- Born: December 31, 1972 (age 53) Ahar, East Azerbaijan, Iran
- Citizenship: Swedish/Iranian
- Education: Shiraz University
- Occupations: lawyer, human rights defender
- Political party: Azerbaijan Central Party
- Spouse: Maryam Faroughy Qajar

= Saleh Kamrani =

Iranian-Swedish lawyer, human rights defender, and politician

Saleh Kamrani (صالح کامرانی, صالح کامرانی/Saleh Kamrani; born 1972) is an Iranian-Swedish human rights lawyer, lobbyist, and politician of Iranian Azerbaijani origin. He is regarded as prisoner of conscience by Amnesty International. Kamrani defended Iranian politicians and activists like Mohsen Sazegara, Yousef Azizi Bani-Torof and many others. He was repeatedly threatened for his activities and persecuted by Iranian security services and was abducted in 2006. He was sentenced to one year in prison, and after serving his sentence, he was forced to flee Iran, and move to Sweden, where he founded the Azerbaijan Central Party and AzNews TV (ANT), the most influential TV channel of northwestern Iran gathering 50 million viewers a month .

== Early life ==
Saleh Kamrani was born on 31 December 1972, in the city of Ahar, East Azerbaijan of Iran, in an Iranian Azerbaijani family. After graduating from high school, he entered the law faculty of Shiraz University. While studying there, Kamrani began to conduct Azerbaijani language and literature courses in the university's dormitory. Kamrani also received a master's degree from Shiraz University.

== Career and political activities ==
Kamrani began his career after completing his military service. He participated in the establishment of the Shiraz University Turkic Language Students Association and the editor-in-chief of the Azerbaijani and Persian-language newspaper Savalan. Kamrani later represented a number of Iranian Azerbaijani activists who were detained in connection with their political or cultural activities, including Gholam Reza Amani, Abbas Lisani, Hamid Iman, Seyyed Javad Mousavi, Hidayat Zakir, Maharam Kamrani, Ibrahim Savalan, Saleh Molla Abbasi, Javad Abbas, and Abbas Nik Ravan, defending them in the court as their lawyers. He also defended Iranian politicians like Mohsen Sazegara, and also the Ahwazi Arabs activists, including Yousef Azizi Bani-Torof.

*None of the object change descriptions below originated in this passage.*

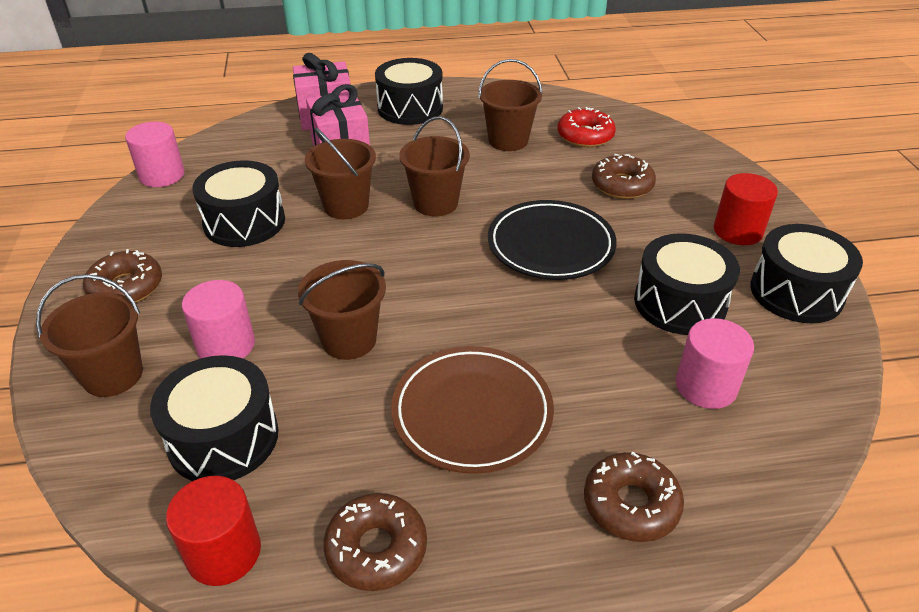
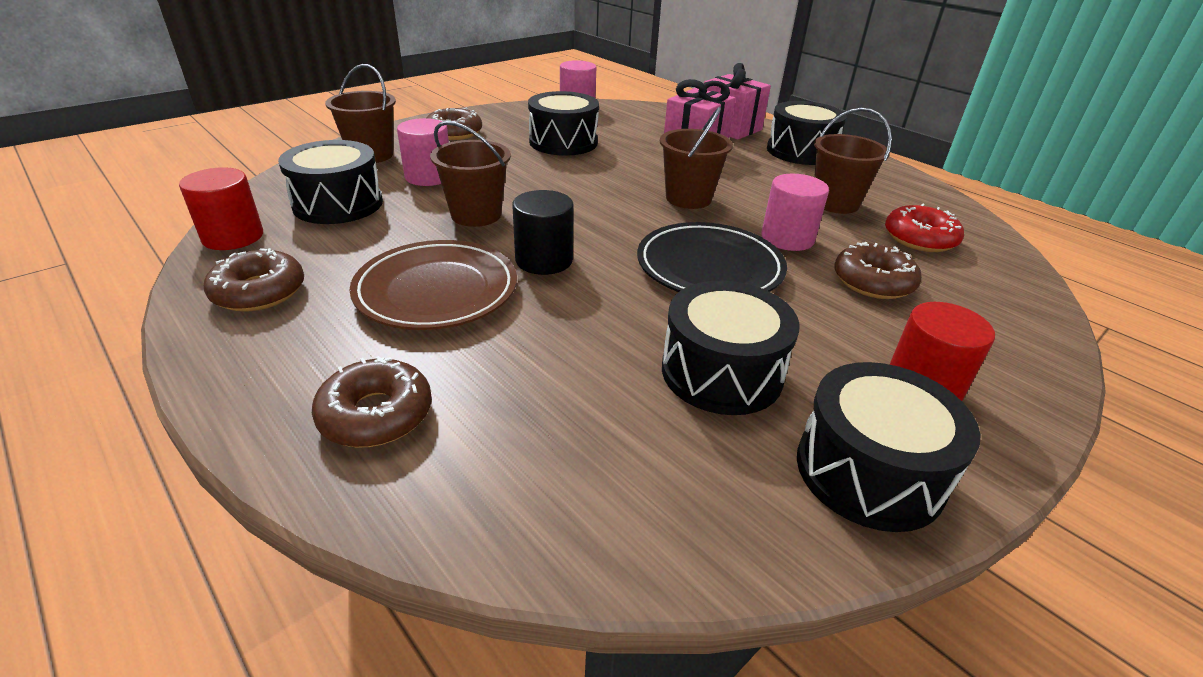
camera: 55 degrees right, 5 degrees down
brown bucket [305,127,376,219] -> none
pink cylinder [676,318,754,409] -> pink cylinder moved to [761,174,829,251]
none -> black cylinder [512,190,574,275]

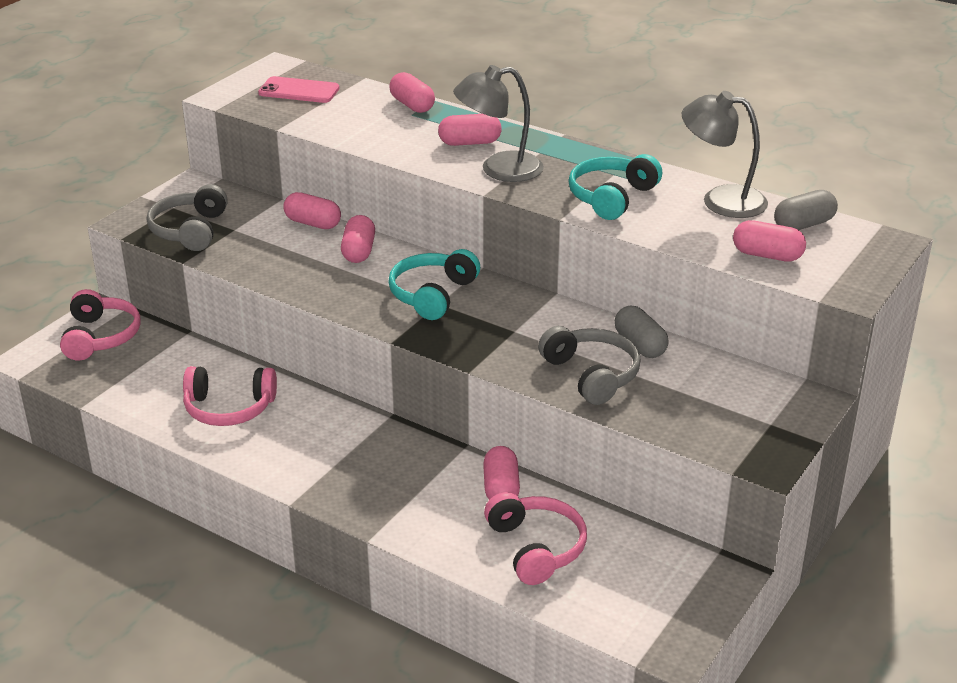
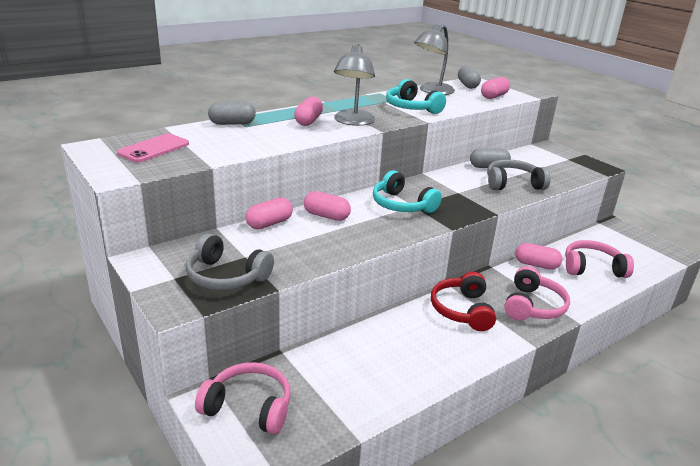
camera: 70 degrees left, 5 degrees down
pink headphones [183,366,277,426] -> pink headphones moved to [504,266,570,321]
pink capsule [389,72,435,113] -> grey capsule [208,102,256,125]
none -> red headphones [431,272,496,331]

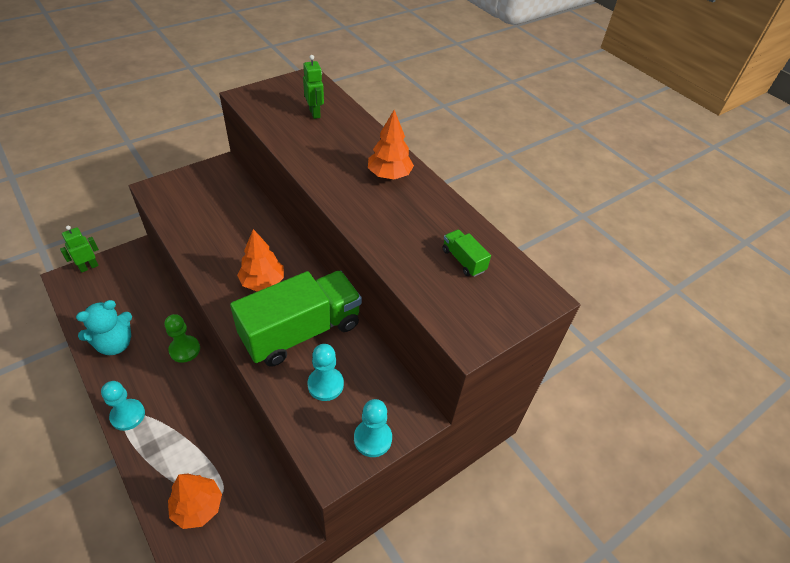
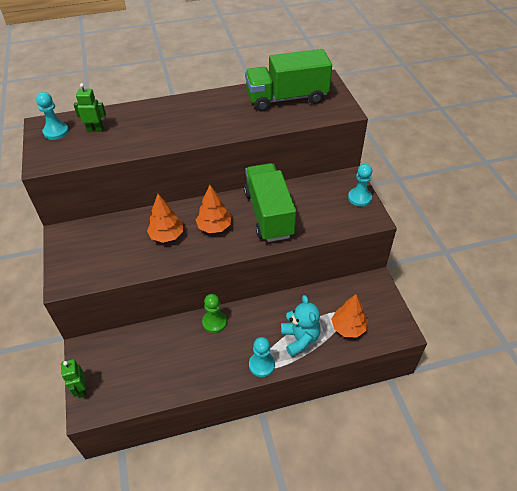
camera: 65 degrees left, 0 degrees up
turquoise teddy bear [76,300,132,355] -> turquoise teddy bear moved to [281,295,321,357]
turquoise pawn [307,344,344,401] -> turquoise pawn moved to [36,92,69,140]
orange tree [368,110,414,179] -> orange tree moved to [147,194,183,243]
green truck [442,229,491,277] -> green truck [245,49,332,111], size x2.45

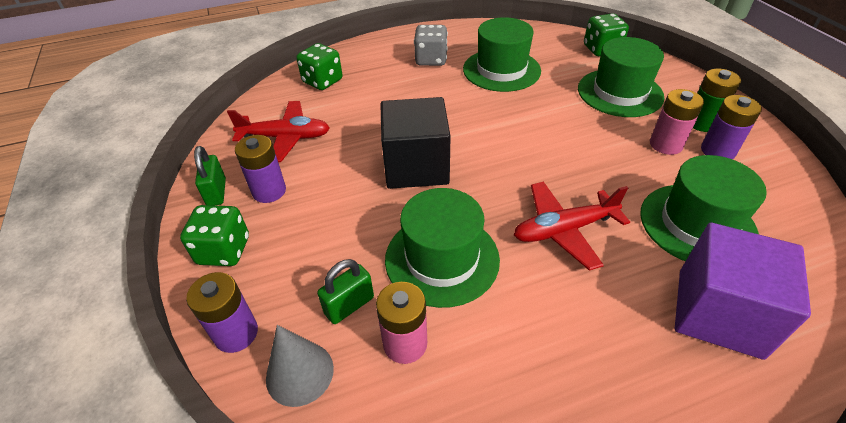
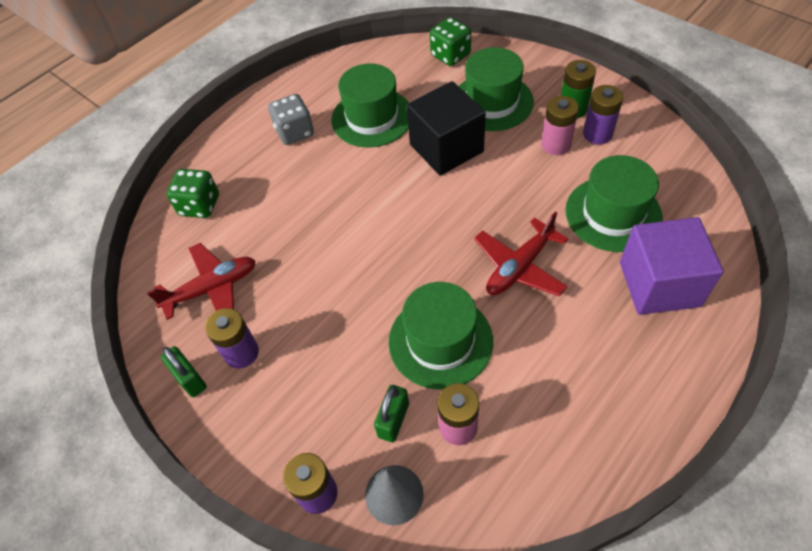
camera: 25 degrees left, 10 degrees up
green dice [180,205,249,266] -> none
black cube [380,97,450,189] -> black cube moved to [407,81,486,175]

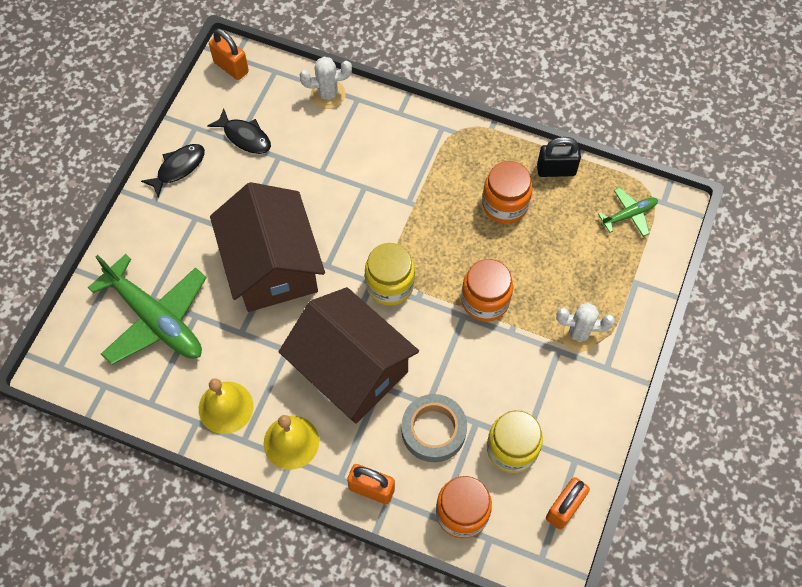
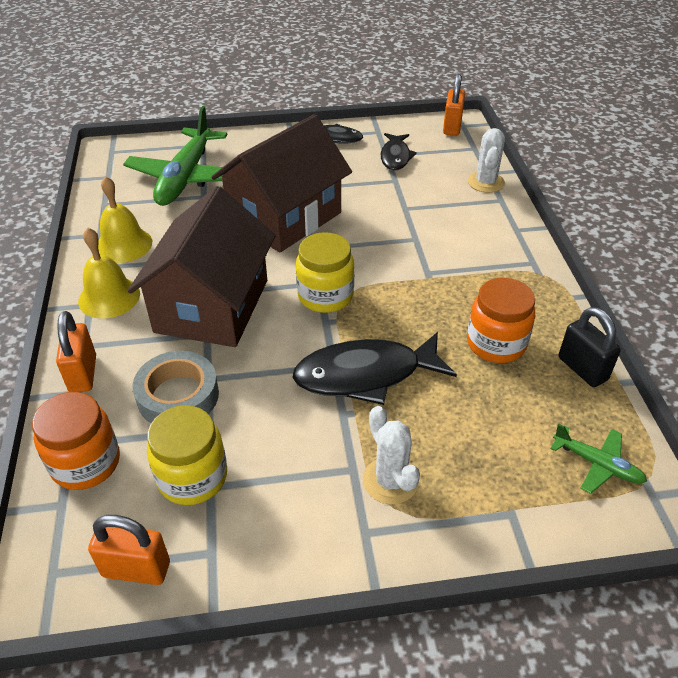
camera: 60 degrees right, 20 degrees down
white cactus [300,57,352,109] -> white cactus turned 45 degrees clockwise [468,128,505,193]
orange jar [461,259,513,322] -> black fish [292,332,457,405]

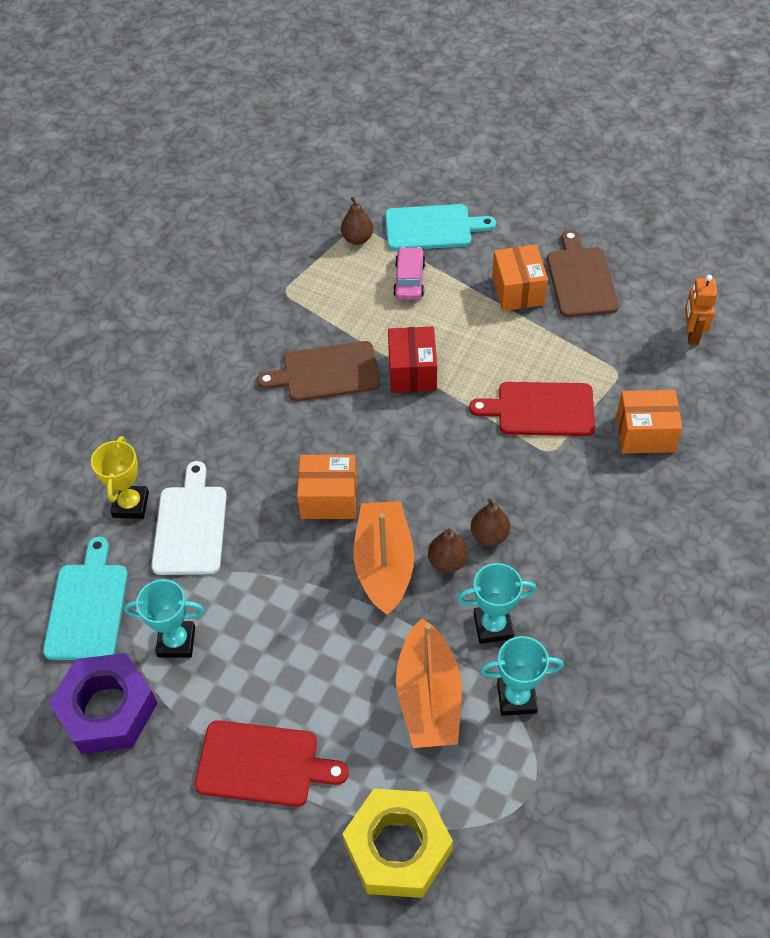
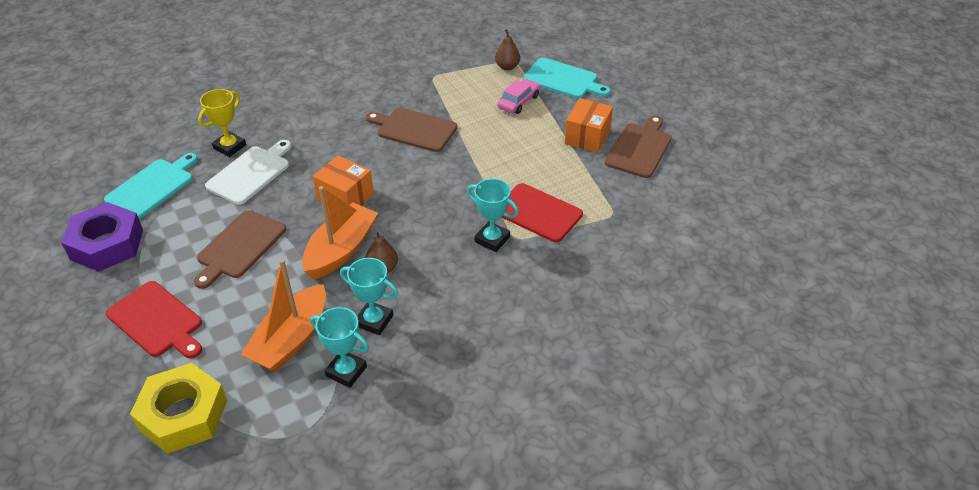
camera: 30 degrees right, 10 degrees down
turquoise trophy [124,579,204,657] -> turquoise trophy moved to [467,178,519,252]
red box [388,326,437,393] -> none
brown pear [471,498,510,546] -> none
orange box [616,390,683,453] -> none
orange robot [685,275,717,345] -> none
none -> brown cutting board [194,210,286,289]

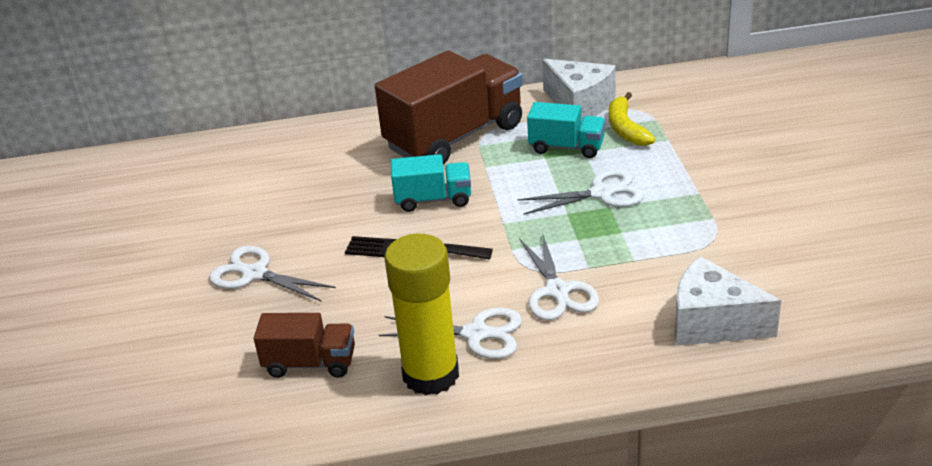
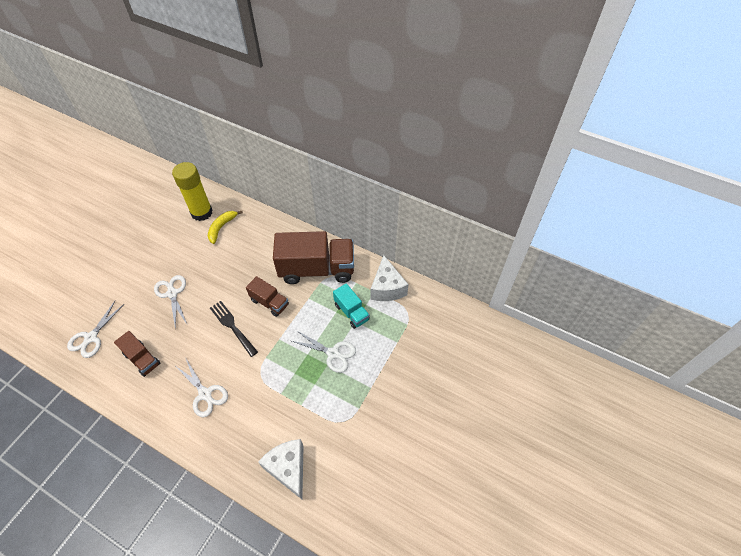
camera: 35 degrees right, 20 degrees up
yellow glue stick [384,234,459,395] -> yellow glue stick moved to [172,162,212,221]
turquoise truck [391,154,471,212] -> brown truck [246,276,289,317]
white scissors [519,233,599,321] -> white scissors moved to [67,301,124,358]
yellow banana [609,92,655,146] -> yellow banana moved to [208,211,243,244]

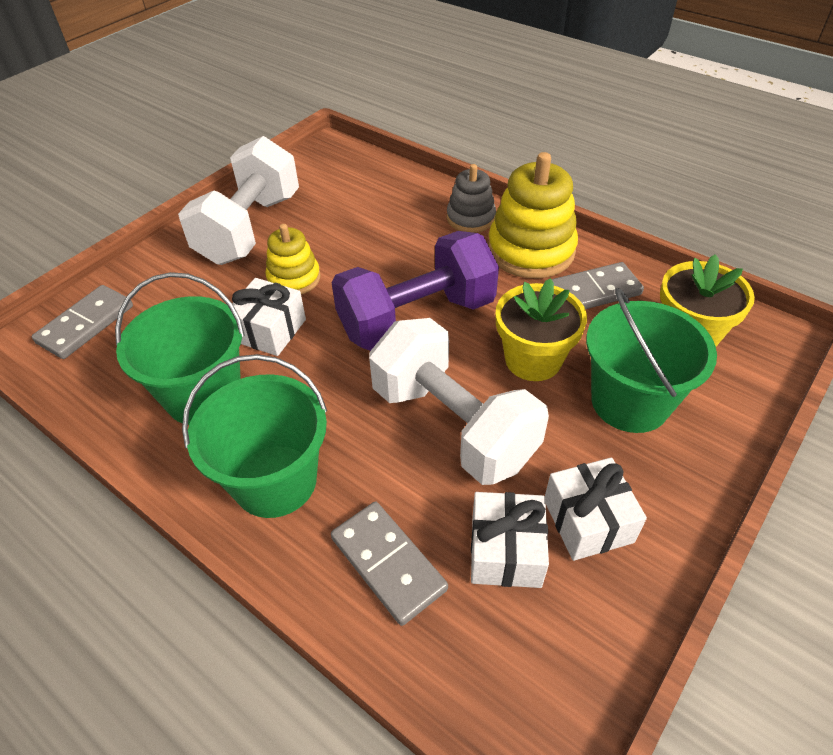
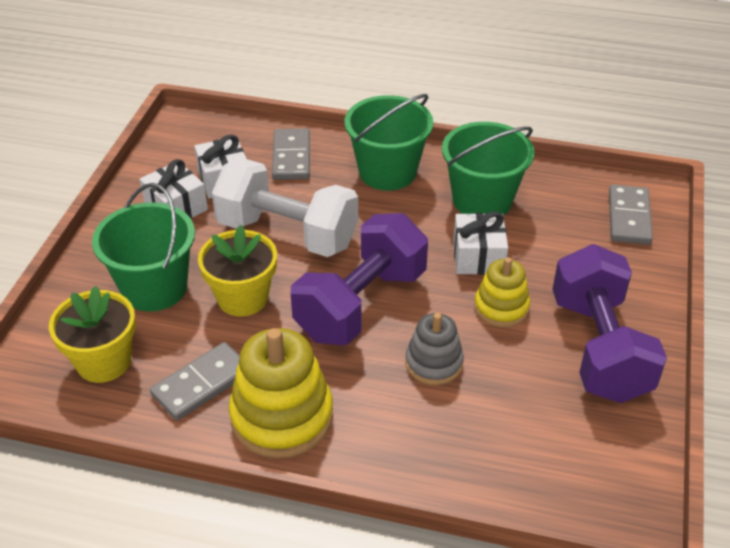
camera: 155 degrees right, 5 degrees down
white dumbbell [178,136,299,265] -> purple dumbbell [552,244,667,403]
grey domino [331,502,448,626] -> grey domino turned 60 degrees clockwise [272,128,310,180]
grey stacking toy [447,164,496,233] -> grey stacking toy moved to [405,313,464,385]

Kamrani was repeatedly threatened for his activities and persecuted by Iranian security services. He went to Urmia in 2005 with his brother, Maharam Kamrani, the founder of the Azerbaijani-language student newspapers Bakhish and Oyanish, to defend another activist in court. In the middle of the night, the Iranian security services raided his house, detaining him and his brother. Although they were released a few days later, his brother was later detained again. After the violent suppression of Iranian Azerbaijani protesters over the cockroach controversy in 2006 and the deaths of dozens of protesters, Kamrani formed a group called the Committee to Protect National Rights and began giving interviews to various international television and radio stations. He was then abducted by the Iranian security services on 14 June 2006, on his way home from Tehran. Although his whereabouts were unknown for several days, it was later revealed that he was being held in Evin Prison. This was confirmed on 19 June by his family members. Although he was released in 2007, he was again detained on 18 August of that year and sentenced to one year in prison. After his release, he was forced to flee the country again because of persecution and threats. He left the country in 2010 and moved to Sweden. There, he began giving interviews to a number of international channels as an independent expert, and founded the Azerbaijan Central Party and AnT TV.